Podcasts as streaming video = cheap TV that audiences trust
The bet being made on podcasts
Do you watch podcasts?
TVNZ is betting you will, announcing on Wednesday that the Between Two Beers Podcast and a swathe of other Frank Podcasts are coming to TVNZ+. Frank Podcasts are a New Zealand-based podcast production and brand partnership service. Between Two Beers is part of their ecosystem.
Six months ago, I would have sworn on my grandparents’ graves I would never watch podcasts (we’re going to need a new word for podcasts, she said for the 35th time this year). Podcasts were for my ears, in the car. Initially, they were made exactly for that. The long-form narrative hit Serial was designed as an audio-only product. The now-dominant chat format draws on old and familiar TV and radio formats, while being far cheaper to produce. We are acclimatised to lo-fi production after 20 years of social media, and the form has rooted itself in fulfilling both old and new audience needs while delivering video-friendly outputs.
I have been delighted by, and slightly obsessed with, this shot from a video stream of Louis Theroux’s podcast all week.
This is one of the world’s best-known documentarians, Theroux, introducing one of the world’s best-known journalists, Patrick Radden Keefe, for one of the show’s most recent episodes. We watched it like event TV, except it was on demand. It was a brilliant and absorbing conversation, and seeing their faces made it better. It was... a lot like... the long-form interview that everyone mourns has gone the way of the dodo in institutional media.
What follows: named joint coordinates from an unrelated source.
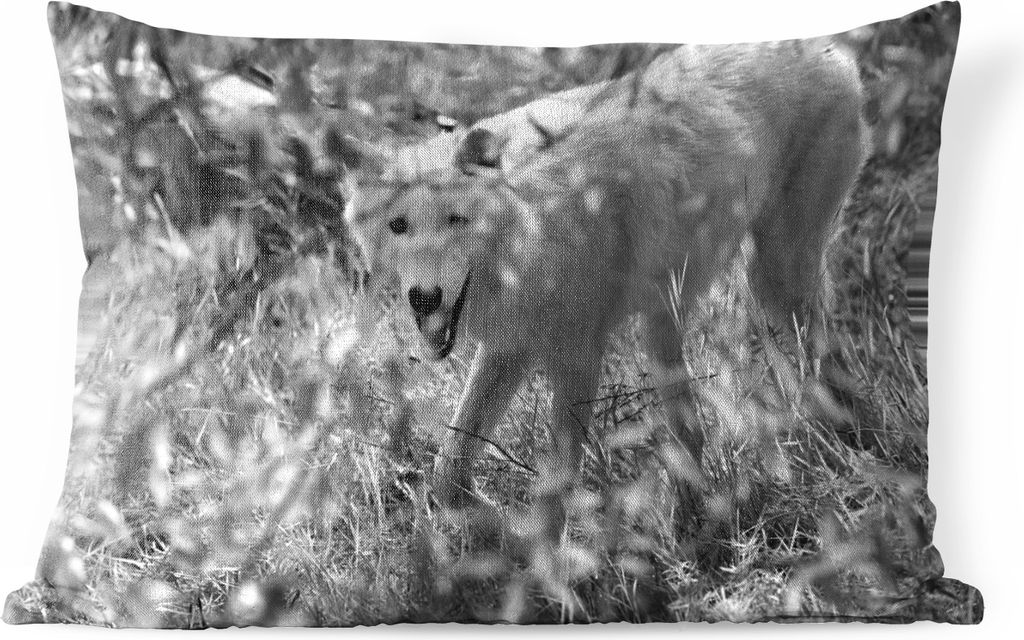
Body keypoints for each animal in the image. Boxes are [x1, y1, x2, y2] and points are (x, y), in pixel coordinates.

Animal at [343, 41, 868, 512]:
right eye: (398, 226)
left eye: (456, 220)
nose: (424, 298)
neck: (536, 228)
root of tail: (830, 50)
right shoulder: (508, 349)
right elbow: (447, 470)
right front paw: (486, 521)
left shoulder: (578, 359)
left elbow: (554, 493)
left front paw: (541, 556)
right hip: (669, 317)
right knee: (694, 428)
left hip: (773, 282)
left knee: (825, 362)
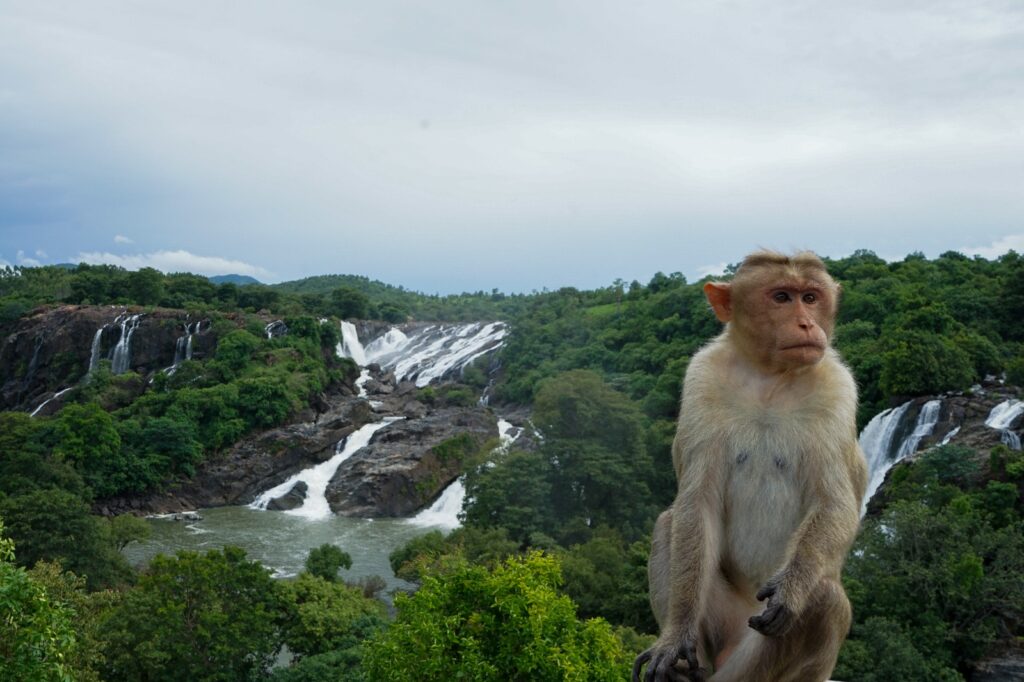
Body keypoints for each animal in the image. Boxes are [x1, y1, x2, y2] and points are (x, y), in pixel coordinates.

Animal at [634, 249, 868, 679]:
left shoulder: (838, 391)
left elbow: (835, 504)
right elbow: (697, 503)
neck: (770, 380)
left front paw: (791, 589)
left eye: (811, 297)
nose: (807, 323)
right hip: (724, 622)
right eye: (781, 297)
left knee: (825, 601)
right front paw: (673, 639)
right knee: (669, 522)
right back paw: (683, 667)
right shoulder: (701, 379)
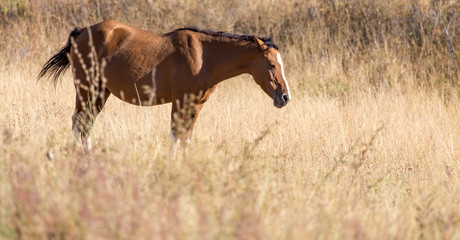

The production is, objectively, a bit of a shambles. You can clock the autocue. The producer is sitting on the floor. The logo on the screen behind Louis is half cut off. On Poehler’s Good Hang podcast, the white balance is sometimes genuinely alarming. I don’t care, and maybe nobody else does either. It engenders intimacy and authenticity, and brings the host down from the mountain of polished broadcast to something more approachable. I’ve gone from exclusively listening to podcasts to actively watching them in six months. Ramesh Ranganathan. Ezra Klein. The Rest is Politics. Amy Poehler. Theroux.
Lo-fi production now extends to some of the biggest names in entertainment and journalism. Marina Hyde and Richard Osman on The Rest is Entertainment understand the rules of engagement as well as anyone. Both titans of traditional media have no problems doing native ad reads, engaging their fan community with weekly mailbag episodes and events, and having their near-hour-long episodes clipped into bits for social.
Audience growth and monetisation in podcasts, including as they extend to video streaming, and despite their low production costs, requires either a celeb at the helm with big studio might, an existing platform or an almost non-negotiable toolkit that includes community building, very active social media, events, a newsletter, a subscription model, and a feedback loop with fans.
In streaming video form, they’re modern-day talk show hosts. Talk show hosts of yore always had live studio audiences. And while the needs of the audience aren’t really new - inform, entertain, inspire remain bedrocks for a reason - I’d argue that engendering a sense of companionship and two-way street engagement and participation are creeping into the “needs-must” mix.
High production values, broad, one-way-street reach and an institutional masthead used to signal trust. Now, two people chatting, revealing their own foibles and uncertainties, with a more niche audience in mind are emerging as trusted sources. The added bonus? Feeling like you, the audience member, are part of something and not alone as you grapple with things, big and small.
Between Two Beers has built something pretty incredible in a small market where we are, by and large, an importer of culture – a phenomenon exacerbated by global access to anything we like, and aided by lingering cultural cringe. Charts bob around, but a glance last night at the Spotify podcast charts right now makes this obvious. Outside radio shows packaged as podcasts and one “not for radio” New Zealand radio spinoff, only two New Zealand shows crack the top 20. The rest are from the US, Australia and the UK. Australia fares slightly better with a few Aussie-made shows cracking the top 20. Joe Rogan rules across both.
It’ll be fascinating to see how the TVNZ+ numbers play out. My hunch is that while it will time to shift pods (named for the iPod) from ears to TV screens, the direction of travel is clear. Chat podcasts translate well. We’re well acclimatised to lo-fi, and the creators doing it well understand that audiences expect to be somewhat included and recognised, even if that’s just having your fan behaviour highlighted in an Instagram story or your question read out on the mailbag episode. It fuels growth. By necessity, it’s a more generous form of media than most of us grew up with.
Cheap TV isn’t quite the right phrase for what’s happening here, and it probably undersells the people genuinely embracing an audience-first media environment. Whatever we end up calling it, Between Two Beers landing on TVNZ+ feels like a marker of something. Whether it’s a tipping point or just an interesting data point is something I’ll keep revisiting.